- **WHAT THE EXERCISE ASKS**:
Within the entries below, find each line containing the word "Girls" and copy it.

- **DATA SUPPLIED**:
◇ ◇ ◇ ◇ ◇ ◇ ◇
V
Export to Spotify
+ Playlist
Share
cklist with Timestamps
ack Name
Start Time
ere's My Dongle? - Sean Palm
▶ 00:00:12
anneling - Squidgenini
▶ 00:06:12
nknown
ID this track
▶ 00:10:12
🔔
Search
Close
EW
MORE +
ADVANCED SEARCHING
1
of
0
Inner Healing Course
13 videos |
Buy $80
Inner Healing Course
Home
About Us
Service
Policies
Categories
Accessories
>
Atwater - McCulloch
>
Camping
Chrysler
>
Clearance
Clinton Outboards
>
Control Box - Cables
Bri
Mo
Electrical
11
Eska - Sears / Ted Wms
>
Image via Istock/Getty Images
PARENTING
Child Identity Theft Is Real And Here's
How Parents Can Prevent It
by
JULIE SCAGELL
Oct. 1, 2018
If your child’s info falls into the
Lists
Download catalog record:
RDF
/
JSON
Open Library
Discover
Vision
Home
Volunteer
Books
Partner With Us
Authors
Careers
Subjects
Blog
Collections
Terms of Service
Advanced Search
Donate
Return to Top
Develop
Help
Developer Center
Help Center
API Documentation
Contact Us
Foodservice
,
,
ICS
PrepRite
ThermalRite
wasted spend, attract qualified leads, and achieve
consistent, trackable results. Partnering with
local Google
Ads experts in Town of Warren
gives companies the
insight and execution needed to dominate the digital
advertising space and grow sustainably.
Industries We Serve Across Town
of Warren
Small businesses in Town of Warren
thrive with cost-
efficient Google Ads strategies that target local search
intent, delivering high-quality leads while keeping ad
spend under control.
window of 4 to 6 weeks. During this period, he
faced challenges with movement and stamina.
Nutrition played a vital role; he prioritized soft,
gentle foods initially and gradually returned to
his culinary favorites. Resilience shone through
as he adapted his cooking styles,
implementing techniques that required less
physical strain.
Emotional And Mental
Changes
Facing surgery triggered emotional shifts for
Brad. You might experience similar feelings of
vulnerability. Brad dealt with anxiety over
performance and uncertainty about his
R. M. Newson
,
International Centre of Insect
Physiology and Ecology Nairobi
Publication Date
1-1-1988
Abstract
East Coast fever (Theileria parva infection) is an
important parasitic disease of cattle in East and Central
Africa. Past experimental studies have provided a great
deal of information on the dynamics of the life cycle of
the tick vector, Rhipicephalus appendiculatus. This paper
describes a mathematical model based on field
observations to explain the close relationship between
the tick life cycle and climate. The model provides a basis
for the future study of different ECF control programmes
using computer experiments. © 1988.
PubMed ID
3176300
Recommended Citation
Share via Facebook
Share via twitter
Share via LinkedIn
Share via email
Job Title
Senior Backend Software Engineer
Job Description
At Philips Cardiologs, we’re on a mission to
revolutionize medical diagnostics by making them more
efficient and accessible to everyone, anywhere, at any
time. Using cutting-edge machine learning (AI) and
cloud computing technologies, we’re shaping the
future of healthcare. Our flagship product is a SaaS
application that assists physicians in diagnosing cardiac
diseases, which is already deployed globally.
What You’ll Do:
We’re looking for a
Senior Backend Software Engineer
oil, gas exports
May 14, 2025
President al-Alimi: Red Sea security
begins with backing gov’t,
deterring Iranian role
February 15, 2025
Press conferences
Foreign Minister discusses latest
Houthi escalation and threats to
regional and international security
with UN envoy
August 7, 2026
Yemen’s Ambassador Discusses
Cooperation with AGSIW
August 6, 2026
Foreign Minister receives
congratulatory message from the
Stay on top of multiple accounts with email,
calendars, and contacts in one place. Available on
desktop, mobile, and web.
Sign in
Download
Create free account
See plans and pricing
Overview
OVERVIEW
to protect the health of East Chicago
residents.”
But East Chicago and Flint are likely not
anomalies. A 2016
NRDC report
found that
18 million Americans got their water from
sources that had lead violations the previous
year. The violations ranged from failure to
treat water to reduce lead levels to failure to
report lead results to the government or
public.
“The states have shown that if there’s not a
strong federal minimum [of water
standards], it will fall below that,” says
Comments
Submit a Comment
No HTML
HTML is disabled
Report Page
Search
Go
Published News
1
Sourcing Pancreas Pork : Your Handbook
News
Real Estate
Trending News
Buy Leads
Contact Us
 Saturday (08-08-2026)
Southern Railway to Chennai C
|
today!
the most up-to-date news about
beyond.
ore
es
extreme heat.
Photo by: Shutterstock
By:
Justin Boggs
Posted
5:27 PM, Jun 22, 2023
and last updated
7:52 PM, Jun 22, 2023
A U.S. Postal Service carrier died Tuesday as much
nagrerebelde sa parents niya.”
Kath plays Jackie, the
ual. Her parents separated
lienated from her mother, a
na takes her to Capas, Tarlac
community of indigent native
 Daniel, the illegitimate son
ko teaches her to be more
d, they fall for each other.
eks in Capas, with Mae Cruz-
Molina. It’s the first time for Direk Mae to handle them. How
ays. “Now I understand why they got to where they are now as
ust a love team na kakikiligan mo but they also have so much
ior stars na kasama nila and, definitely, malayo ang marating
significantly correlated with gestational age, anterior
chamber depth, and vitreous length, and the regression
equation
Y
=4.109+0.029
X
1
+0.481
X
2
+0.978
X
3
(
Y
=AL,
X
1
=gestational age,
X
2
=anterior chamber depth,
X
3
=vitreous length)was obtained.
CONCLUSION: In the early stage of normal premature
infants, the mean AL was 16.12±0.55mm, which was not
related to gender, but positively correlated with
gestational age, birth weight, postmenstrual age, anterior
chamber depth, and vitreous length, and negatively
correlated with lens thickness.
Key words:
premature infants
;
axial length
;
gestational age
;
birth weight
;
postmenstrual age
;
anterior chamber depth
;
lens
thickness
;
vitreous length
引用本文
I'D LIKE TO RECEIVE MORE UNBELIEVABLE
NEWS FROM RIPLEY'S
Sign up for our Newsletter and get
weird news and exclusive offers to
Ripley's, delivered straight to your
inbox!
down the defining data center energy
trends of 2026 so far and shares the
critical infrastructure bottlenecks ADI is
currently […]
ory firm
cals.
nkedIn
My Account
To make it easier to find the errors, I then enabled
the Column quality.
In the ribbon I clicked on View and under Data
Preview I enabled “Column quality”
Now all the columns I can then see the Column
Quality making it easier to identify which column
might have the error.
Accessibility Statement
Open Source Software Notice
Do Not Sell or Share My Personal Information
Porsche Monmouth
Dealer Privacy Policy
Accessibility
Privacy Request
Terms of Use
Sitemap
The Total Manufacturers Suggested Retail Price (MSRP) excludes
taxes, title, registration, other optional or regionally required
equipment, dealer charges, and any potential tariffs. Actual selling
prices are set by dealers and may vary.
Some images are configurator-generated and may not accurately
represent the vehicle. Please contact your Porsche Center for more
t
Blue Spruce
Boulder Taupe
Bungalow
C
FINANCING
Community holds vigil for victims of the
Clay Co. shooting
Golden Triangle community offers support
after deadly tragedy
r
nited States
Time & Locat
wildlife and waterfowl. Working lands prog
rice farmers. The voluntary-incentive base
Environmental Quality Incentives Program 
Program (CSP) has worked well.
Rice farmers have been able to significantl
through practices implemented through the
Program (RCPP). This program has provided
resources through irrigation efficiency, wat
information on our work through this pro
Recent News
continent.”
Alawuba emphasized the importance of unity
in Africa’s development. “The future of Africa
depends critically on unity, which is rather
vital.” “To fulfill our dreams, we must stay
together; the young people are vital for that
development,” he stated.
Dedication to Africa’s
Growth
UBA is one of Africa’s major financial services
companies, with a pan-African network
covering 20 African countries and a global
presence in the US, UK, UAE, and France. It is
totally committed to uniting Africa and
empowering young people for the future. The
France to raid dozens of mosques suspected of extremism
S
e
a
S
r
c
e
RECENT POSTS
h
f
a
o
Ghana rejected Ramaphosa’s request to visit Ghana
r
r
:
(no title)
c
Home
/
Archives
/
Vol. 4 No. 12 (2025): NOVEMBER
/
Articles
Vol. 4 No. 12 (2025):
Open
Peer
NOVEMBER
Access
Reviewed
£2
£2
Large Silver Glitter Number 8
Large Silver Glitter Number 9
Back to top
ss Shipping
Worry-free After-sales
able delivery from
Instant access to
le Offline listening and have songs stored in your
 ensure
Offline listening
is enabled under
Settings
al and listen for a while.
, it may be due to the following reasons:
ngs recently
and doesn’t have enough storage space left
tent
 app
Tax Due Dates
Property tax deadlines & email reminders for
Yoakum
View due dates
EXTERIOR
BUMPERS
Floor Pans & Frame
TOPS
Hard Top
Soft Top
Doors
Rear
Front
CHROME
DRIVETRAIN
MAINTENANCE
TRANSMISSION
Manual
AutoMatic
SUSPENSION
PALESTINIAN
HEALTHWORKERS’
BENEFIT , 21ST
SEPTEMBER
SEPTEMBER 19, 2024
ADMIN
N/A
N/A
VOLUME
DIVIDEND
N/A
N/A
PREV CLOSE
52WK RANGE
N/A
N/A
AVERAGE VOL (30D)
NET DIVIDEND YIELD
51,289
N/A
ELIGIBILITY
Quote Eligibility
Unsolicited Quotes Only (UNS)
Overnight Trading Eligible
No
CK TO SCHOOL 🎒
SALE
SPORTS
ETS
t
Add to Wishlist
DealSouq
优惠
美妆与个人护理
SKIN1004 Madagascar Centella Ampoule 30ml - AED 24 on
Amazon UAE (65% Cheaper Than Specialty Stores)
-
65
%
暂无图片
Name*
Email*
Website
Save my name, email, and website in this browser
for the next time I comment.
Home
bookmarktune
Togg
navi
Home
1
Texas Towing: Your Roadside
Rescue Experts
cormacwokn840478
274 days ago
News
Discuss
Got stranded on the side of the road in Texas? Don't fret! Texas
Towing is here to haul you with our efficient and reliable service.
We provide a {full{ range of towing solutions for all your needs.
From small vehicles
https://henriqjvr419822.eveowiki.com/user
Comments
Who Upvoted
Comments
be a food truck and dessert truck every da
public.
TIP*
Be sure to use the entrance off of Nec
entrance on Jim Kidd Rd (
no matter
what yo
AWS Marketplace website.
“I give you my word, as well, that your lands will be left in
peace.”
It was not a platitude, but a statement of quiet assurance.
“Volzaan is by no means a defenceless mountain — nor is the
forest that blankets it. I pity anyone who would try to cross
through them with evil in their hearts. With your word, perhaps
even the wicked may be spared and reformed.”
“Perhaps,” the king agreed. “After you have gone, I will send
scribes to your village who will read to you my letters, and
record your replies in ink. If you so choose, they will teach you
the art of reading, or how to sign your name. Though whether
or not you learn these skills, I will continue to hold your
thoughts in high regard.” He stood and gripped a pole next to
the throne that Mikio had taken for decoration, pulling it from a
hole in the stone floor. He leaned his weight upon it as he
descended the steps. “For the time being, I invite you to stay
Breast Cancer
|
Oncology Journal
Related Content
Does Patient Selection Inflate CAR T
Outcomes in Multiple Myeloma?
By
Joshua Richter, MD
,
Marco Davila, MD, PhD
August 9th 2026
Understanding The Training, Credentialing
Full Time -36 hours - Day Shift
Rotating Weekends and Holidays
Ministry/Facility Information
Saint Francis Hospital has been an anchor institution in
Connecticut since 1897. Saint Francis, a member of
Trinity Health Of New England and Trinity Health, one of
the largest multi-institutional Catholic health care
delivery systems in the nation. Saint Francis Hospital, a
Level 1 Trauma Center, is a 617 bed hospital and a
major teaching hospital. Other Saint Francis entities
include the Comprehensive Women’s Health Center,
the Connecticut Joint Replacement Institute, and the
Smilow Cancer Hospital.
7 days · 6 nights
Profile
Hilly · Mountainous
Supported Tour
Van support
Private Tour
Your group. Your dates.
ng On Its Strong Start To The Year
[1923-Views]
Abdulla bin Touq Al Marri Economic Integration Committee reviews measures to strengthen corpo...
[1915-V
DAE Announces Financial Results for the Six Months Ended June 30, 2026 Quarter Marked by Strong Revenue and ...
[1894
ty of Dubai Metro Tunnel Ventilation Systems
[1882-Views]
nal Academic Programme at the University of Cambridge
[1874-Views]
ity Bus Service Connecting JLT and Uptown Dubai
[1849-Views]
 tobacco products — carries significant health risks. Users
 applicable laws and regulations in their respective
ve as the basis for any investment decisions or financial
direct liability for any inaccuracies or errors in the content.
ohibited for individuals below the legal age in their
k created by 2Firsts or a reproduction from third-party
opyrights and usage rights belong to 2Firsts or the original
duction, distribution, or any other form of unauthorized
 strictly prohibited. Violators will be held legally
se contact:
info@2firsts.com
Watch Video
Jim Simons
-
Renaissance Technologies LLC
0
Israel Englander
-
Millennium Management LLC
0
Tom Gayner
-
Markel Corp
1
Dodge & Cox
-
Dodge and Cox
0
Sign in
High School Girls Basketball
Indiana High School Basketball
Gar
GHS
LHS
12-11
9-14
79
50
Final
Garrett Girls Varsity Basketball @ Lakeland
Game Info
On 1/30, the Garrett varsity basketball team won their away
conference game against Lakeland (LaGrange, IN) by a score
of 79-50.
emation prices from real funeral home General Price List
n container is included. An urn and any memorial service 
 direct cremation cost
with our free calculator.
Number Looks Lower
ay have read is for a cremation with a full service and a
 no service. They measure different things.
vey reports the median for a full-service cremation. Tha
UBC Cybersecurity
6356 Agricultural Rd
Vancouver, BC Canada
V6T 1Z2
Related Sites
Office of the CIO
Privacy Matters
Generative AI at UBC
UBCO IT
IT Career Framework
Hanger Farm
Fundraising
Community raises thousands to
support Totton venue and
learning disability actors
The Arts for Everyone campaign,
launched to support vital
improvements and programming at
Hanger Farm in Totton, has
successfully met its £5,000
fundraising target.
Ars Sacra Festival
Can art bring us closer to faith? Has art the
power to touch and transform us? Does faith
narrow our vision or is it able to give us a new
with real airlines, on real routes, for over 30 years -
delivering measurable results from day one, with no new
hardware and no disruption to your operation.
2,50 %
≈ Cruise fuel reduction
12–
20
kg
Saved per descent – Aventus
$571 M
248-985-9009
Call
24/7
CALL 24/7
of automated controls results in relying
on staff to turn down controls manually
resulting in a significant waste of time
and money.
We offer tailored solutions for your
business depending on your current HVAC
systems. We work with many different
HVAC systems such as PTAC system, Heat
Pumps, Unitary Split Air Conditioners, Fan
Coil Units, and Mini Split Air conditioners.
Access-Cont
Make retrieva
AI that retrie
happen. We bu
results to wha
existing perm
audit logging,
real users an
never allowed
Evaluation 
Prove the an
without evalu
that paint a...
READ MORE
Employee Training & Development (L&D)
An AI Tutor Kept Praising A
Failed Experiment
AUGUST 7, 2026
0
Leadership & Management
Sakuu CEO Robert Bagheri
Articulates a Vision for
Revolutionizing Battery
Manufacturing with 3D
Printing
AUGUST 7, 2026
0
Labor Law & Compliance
◇ ◇ ◇ ◇ ◇ ◇ ◇
- **EXERCISE OUTPUT**:
High School Girls Basketball
Garrett Girls Varsity Basketball @ Lakeland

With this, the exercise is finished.